Anna, thank you so much for making time to sit down with me today. I've been looking forward to this for quite a while, months actually. So thank you for humoring me and talking about subject that I know talk about a lot.
**Anna Lembke** (3:15)
Well, thank you for inviting me. I'm delighted to be here. I actually hadn't realized that you were a fellow Stanford grad, so that was fun to learn.
**Peter Attia** (3:23)
I know. I feel like we were passing each other briefly, right? Because I think you graduated two years before I started, but then you were in your residency while I was in med school. So the probability that we ran into each other in the cafeteria or going through the hall is probably pretty high.
**Anna Lembke** (3:42)
Yes. It's perfectly possible that I scutted you out as a medical student and made you go do things that I didn't want to do.
**Peter Attia** (3:51)
I always tell people, I have the fondest memories of medical school, but there are certain things that I still remember and I can't believe they were the case. One of them is that for a school as fancy and prestigious, do you recall we didn't have a bathroom in the library?
**Anna Lembke** (4:06)
Ah. Do you remember that fact? Yes. It could be I did not spend as much time in the library as I should have. I do remember that we had our anatomy classes in trailers.
**Peter Attia** (4:17)
In trailers. I remember that.
**Anna Lembke** (4:19)
Yes.
**Peter Attia** (4:20)
Well, we ended up studying mostly in the business school library, which was really fancy, had bathrooms and didn't have business students in it because of reasons that are probably obvious. So anyway, great to sit down with you. There's actually a lot I want to talk about with you. Some of it is the substance of what you've written about in Dopamine Nation and I'd love to probably start there, but there's so much other material I'd love to cover with you if our time permits. But obviously, one of the things that anyone who's familiar with you thinks about is this role of dopamine and understanding addiction.

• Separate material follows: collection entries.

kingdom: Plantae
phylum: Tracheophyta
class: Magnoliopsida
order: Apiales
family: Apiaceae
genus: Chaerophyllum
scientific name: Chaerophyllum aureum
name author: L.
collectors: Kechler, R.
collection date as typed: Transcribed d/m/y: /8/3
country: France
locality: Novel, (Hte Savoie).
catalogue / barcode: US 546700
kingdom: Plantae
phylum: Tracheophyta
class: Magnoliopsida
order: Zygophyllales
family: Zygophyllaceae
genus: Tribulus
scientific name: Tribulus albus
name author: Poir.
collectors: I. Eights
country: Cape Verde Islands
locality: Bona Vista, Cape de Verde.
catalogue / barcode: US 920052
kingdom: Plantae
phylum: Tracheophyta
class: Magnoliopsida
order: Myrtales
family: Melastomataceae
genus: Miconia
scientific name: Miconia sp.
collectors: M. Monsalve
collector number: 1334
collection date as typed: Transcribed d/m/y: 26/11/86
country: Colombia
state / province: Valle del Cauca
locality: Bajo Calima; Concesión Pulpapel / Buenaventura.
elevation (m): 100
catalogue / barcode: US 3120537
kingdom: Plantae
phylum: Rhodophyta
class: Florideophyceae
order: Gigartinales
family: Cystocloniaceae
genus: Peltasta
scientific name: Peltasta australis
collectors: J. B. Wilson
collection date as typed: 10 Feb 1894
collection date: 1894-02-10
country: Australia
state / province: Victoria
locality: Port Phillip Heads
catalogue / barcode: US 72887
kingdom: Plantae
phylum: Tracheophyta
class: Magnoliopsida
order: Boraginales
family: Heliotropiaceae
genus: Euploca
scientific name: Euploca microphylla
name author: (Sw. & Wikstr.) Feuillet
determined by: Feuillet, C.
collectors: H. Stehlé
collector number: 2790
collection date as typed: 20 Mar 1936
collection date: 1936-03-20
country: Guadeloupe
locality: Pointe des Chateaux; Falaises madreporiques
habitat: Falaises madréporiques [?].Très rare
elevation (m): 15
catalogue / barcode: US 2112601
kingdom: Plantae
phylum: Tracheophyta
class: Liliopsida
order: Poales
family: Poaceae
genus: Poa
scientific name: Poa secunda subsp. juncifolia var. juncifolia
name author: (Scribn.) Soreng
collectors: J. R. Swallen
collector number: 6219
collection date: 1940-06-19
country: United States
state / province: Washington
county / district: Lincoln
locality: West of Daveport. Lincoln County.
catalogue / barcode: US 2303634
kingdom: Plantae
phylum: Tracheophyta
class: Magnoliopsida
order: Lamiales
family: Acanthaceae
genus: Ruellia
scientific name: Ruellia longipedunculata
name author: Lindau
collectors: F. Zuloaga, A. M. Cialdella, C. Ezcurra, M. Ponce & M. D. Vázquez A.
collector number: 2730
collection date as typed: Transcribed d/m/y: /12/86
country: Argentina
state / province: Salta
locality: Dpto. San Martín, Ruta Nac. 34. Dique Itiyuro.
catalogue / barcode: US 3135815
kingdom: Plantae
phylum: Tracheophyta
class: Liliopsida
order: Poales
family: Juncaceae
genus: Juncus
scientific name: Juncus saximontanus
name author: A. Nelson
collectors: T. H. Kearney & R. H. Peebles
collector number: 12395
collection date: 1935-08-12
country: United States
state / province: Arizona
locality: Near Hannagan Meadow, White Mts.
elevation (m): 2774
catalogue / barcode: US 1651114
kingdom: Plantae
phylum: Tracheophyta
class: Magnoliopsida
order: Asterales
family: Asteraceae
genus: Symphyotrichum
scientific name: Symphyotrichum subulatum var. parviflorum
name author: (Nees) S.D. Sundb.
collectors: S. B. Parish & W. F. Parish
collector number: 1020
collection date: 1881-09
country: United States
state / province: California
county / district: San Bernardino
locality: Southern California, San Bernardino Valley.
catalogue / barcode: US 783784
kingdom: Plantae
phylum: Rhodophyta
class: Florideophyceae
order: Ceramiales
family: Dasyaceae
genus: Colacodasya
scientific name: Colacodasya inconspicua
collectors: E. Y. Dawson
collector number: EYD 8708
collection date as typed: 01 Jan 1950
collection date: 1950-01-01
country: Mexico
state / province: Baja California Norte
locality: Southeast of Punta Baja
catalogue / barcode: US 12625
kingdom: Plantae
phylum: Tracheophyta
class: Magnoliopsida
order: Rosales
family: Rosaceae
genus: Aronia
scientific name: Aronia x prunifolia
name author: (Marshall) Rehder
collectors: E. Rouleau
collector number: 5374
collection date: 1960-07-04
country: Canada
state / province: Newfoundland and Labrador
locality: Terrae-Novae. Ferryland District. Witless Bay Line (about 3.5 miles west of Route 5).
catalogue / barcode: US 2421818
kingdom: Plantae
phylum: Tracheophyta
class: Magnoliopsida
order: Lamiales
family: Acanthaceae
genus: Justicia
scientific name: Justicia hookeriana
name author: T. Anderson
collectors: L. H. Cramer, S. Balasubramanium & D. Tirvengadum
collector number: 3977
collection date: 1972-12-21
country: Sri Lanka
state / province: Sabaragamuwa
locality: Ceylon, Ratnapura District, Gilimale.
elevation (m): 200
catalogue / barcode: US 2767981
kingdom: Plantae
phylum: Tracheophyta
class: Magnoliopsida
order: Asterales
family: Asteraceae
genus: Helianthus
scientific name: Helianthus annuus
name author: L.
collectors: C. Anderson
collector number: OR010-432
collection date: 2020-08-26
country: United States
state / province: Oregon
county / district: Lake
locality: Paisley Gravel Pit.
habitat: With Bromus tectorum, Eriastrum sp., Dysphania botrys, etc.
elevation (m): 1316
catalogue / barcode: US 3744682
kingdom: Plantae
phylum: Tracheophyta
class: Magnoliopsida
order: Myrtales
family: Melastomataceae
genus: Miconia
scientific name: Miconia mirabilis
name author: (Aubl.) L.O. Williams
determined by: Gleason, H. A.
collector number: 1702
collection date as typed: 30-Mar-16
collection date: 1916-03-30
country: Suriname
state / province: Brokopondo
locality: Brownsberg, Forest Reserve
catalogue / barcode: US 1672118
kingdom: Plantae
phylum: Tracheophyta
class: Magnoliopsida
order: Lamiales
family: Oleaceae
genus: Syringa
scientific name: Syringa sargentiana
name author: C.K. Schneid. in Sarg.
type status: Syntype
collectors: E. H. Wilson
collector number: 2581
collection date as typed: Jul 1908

This clearly plays into a big part of your clinical practice as a psychiatrist. But I also realize that terms get thrown around quite loosely and sometimes it can just be helpful for people to understand a little bit of what we describe as the semantics. So I'd like to actually start with an understanding maybe of some of the biochemistry and the neurobiology of dopamine and then I want to actually talk about what an addiction really is. But this word dopamine is something everyone has heard of.